1909 painting by Edward Middleton Manigault

The Rocket is a 1909 oil on canvas painting by Edward Middleton Manigault. It depicts a fireworks display over water, in the fall of 1909 on the Hudson River. The painting shows an intense, almost fauvist color palette. In the middle of a radiant circle of light reflecting on the water, a boat can be seen, filled with people viewing the fireworks from the river.

==Background==
Edward Middleton Manigault (1887–1922) was considered an experimental, visionary artist and today he is seen as an early representative of the Modernist movement from Canada and America. He was born in London, Ontario.

The artist may have been inspired by the sight of firework displays along the Hudson River in the fall of 1909, commemorating Henry Hudson's discovery of the river in 1609 and the launching of Robert Fulton's steamboat Clermont in 1807. This was one of the first steamboats, and the first one to float on the Hudson.

==Painting==
As an artist, Manigault was considered by art historians to have developed a highly personal and original artistic style.
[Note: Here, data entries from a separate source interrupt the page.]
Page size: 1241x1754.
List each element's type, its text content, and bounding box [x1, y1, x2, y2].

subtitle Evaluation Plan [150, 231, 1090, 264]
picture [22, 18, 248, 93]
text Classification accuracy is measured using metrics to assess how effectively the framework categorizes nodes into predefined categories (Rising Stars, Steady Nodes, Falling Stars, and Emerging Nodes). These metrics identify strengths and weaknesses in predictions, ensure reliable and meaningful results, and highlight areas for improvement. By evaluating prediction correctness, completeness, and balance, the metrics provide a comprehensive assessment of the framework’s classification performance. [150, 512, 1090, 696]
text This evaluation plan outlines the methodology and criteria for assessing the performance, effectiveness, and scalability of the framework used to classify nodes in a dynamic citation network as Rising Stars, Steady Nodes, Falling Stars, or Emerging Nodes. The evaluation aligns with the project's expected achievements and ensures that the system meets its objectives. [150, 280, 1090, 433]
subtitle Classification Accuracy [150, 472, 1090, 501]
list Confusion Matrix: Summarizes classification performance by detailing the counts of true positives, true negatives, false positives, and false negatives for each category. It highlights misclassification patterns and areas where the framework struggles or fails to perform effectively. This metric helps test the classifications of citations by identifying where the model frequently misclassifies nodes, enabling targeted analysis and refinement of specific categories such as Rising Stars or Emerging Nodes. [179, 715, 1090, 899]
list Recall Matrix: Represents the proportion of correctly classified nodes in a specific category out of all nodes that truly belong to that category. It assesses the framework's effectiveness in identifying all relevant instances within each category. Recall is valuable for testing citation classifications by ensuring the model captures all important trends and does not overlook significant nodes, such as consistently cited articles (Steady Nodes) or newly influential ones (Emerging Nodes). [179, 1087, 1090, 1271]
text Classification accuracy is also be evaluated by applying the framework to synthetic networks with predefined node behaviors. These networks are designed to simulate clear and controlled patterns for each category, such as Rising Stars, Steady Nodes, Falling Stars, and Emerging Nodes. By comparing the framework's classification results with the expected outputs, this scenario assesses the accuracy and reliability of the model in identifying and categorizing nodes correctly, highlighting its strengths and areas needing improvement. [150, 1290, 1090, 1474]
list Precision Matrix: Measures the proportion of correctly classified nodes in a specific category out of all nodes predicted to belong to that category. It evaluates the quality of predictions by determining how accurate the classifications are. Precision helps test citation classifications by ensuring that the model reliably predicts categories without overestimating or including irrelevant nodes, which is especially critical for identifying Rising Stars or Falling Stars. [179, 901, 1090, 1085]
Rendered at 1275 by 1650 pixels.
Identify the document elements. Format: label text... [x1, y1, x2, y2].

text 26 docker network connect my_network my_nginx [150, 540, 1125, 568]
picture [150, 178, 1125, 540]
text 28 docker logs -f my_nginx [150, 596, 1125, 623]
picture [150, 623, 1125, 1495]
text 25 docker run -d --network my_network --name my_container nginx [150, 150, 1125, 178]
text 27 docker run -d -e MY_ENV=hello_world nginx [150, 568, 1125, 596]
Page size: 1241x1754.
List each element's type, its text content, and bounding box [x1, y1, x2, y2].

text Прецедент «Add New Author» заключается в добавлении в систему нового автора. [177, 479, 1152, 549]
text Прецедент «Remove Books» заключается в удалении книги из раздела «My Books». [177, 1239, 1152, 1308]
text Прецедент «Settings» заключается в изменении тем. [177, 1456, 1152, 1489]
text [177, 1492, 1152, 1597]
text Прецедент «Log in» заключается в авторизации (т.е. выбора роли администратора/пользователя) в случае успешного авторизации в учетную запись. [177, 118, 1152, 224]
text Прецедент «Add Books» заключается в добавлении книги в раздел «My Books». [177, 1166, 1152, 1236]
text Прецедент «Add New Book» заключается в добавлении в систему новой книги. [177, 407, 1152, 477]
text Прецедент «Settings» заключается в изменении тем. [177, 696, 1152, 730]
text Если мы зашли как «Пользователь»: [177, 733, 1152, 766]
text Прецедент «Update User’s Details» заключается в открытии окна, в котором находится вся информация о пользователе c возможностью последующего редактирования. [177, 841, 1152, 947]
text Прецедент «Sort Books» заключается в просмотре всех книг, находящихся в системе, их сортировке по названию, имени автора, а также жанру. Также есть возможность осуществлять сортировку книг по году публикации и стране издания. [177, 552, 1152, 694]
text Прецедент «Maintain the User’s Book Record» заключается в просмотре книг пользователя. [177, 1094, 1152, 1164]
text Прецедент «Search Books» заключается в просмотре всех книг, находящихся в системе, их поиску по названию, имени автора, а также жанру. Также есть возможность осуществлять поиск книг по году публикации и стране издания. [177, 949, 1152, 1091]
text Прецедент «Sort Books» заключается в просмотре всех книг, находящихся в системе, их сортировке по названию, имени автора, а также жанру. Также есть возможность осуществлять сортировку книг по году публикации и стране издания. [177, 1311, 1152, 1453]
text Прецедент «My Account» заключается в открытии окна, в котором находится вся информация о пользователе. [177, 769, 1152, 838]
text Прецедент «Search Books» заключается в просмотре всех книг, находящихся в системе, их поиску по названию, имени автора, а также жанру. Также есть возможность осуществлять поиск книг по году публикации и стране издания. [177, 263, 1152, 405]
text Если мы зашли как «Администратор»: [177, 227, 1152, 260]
Disconnected patches of luminous golden, red and orange colors overflow the canvas, creating the effect of the light of the fireworks showering down over the river; the river in turn acts as a mirror, reflecting the display above. The artist used glowing colors to create a vivid depiction, applying the post-impressionist techniques that he had learnt in the early years of his career.

These post-impressionist techniques had been developed and used during the last years of the 19th century by, among others, artists like Van Gogh and Gauguin, and the pointillist painters Seurat and Signac. The first two artists used bold, vibrant intense colors, while Seurat's pointillism consisted of creating the image by means of colored dots.